Counting only lines below that hold "hand", give the total alone.

Source material below:

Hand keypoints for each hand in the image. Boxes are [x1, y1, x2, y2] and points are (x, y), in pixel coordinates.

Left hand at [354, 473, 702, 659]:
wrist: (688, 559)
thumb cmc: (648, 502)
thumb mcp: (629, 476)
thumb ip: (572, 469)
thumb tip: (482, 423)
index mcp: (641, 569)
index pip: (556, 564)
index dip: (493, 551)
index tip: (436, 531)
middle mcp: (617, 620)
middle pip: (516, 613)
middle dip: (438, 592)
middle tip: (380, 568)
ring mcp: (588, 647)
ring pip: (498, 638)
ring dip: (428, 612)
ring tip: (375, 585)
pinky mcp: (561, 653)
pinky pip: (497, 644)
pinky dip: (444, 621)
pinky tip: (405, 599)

End of Source material.

-- Response to the task --
2